# Women / small riders / 29er trail bike set up



## chuky (Apr 3, 2005)

I have been riding a new Niner R.I.P. 9 for the last month and am pretty stoked. Normally, I would post this on the Niner or the 29er forums, but thought the fit/set up might be of interest to this board, due to issues women/small riders face when setting up 29ers - bar height and stand over, in particular.

The bike is set up as a trail bike that works for long rides. This means that I expect to be able to ride some chunder and hit drops but I also need something that I can be comfortable on for hours. I have a 30 inch inseam and am 5"6', for reference.

Bar height:
My bars are a bit higher than I would run on an XC race bike. On this bike they are close to level, unless I drop the Joplin for descending, in which case they are much higher. I am running a flat bar in order to keep the bar height low with the 120mm travel fork. I have found that wider bars are areally nice with 29ers, and am running a Gravity 777 bar here, because it matches the Raw frame finish so well. For climbing this position is pretty good and enables me to get my weight forward as needed.

> _Data lines_

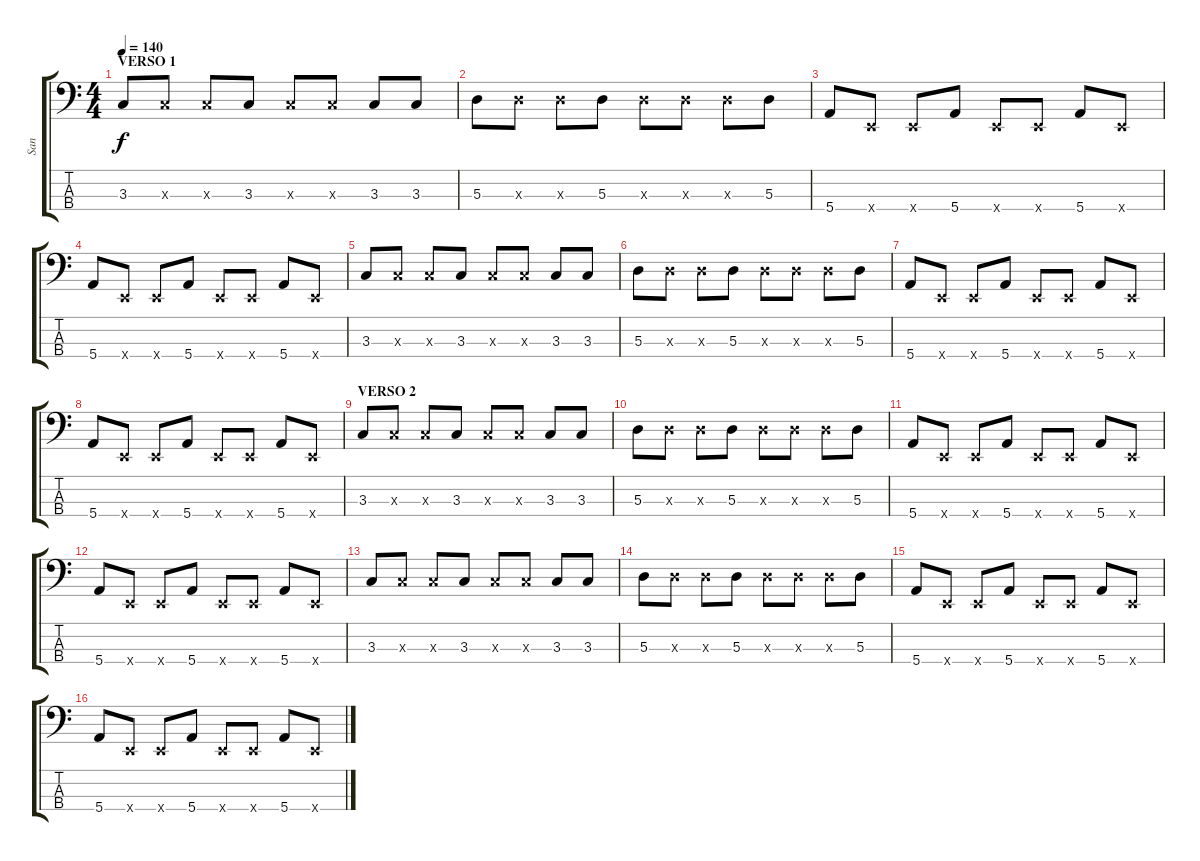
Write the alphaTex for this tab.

\track ("San" "San") {instrument electricbasspick}
\staff {score tabs}
\tuning (G2 D2 A1 E1) {hide}
\ts (4 4)
\section ("" "VERSO 1")
\tempo 140
\clef f4
\ks c
3.3.8{dy f} 3.3{x}.8 3.3{x}.8 3.3.8 3.3{x}.8 3.3{x}.8 3.3.8 3.3.8 |
5.3.8 5.3{x}.8 5.3{x}.8 5.3.8 5.3{x}.8 5.3{x}.8 5.3{x}.8 5.3.8 |
5.4.8 0.4{x}.8 0.4{x}.8 5.4.8 0.4{x}.8 0.4{x}.8 5.4.8 0.4{x}.8 |
5.4.8 0.4{x}.8 0.4{x}.8 5.4.8 0.4{x}.8 0.4{x}.8 5.4.8 0.4{x}.8 |
3.3.8 3.3{x}.8 3.3{x}.8 3.3.8 3.3{x}.8 3.3{x}.8 3.3.8 3.3.8 |
5.3.8 5.3{x}.8 5.3{x}.8 5.3.8 5.3{x}.8 5.3{x}.8 5.3{x}.8 5.3.8 |
5.4.8 0.4{x}.8 0.4{x}.8 5.4.8 0.4{x}.8 0.4{x}.8 5.4.8 0.4{x}.8 |
5.4.8 0.4{x}.8 0.4{x}.8 5.4.8 0.4{x}.8 0.4{x}.8 5.4.8 0.4{x}.8 |
\section ("" "VERSO 2")
3.3.8 3.3{x}.8 3.3{x}.8 3.3.8 3.3{x}.8 3.3{x}.8 3.3.8 3.3.8 |
5.3.8 5.3{x}.8 5.3{x}.8 5.3.8 5.3{x}.8 5.3{x}.8 5.3{x}.8 5.3.8 |
5.4.8 0.4{x}.8 0.4{x}.8 5.4.8 0.4{x}.8 0.4{x}.8 5.4.8 0.4{x}.8 |
5.4.8 0.4{x}.8 0.4{x}.8 5.4.8 0.4{x}.8 0.4{x}.8 5.4.8 0.4{x}.8 |
3.3.8 3.3{x}.8 3.3{x}.8 3.3.8 3.3{x}.8 3.3{x}.8 3.3.8 3.3.8 |
5.3.8 5.3{x}.8 5.3{x}.8 5.3.8 5.3{x}.8 5.3{x}.8 5.3{x}.8 5.3.8 |
5.4.8 0.4{x}.8 0.4{x}.8 5.4.8 0.4{x}.8 0.4{x}.8 5.4.8 0.4{x}.8 |
5.4.8 0.4{x}.8 0.4{x}.8 5.4.8 0.4{x}.8 0.4{x}.8 5.4.8 0.4{x}.8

> _Exercises to complete_
a) Please reproduce the 29er setup post starting at "The bike is" and ending at "forward as needed.", changing "flat bar" to "riser bar".
b) In the 29er setup post, which handlebar is on the bike, and what reason does the post give for choosing it?
The records are separate material and have nothing to do with the 29er setup post.

> _Answers for this exercise_
a)
The bike is set up as a trail bike that works for long rides. This means that I expect to be able to ride some chunder and hit drops but I also need something that I can be comfortable on for hours. I have a 30 inch inseam and am 5"6', for reference.

Bar height:
My bars are a bit higher than I would run on an XC race bike. On this bike they are close to level, unless I drop the Joplin for descending, in which case they are much higher. I am running a riser bar in order to keep the bar height low with the 120mm travel fork. I have found that wider bars are areally nice with 29ers, and am running a Gravity 777 bar here, because it matches the Raw frame finish so well. For climbing this position is pretty good and enables me to get my weight forward as needed.

b) A Gravity 777 bar, because it matches the Raw frame finish so well.